Source data:

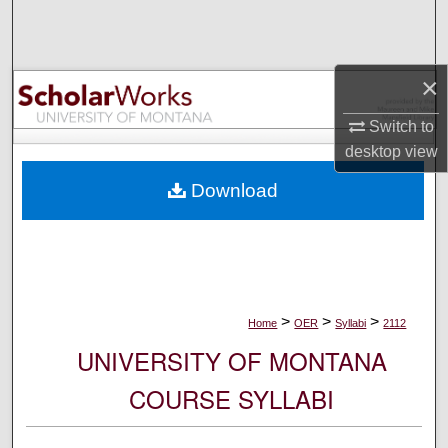
Search
Browse Collections
×
My Account
Switch to
desktop
view
About
Download
Digital Commons Network™
>
>
>
Home
OER
Syllabi
2112
UNIVERSITY OF MONTANA
COURSE SYLLABI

What is required: Reproduce, line for line, the text read from the items above. Omit the pictures.

Task output:
Search
Browse Collections
×
My Account
Switch to
desktop
view
About
Download
Digital Commons Network™
>
>
>
Home
OER
Syllabi
2112
UNIVERSITY OF MONTANA
COURSE SYLLABI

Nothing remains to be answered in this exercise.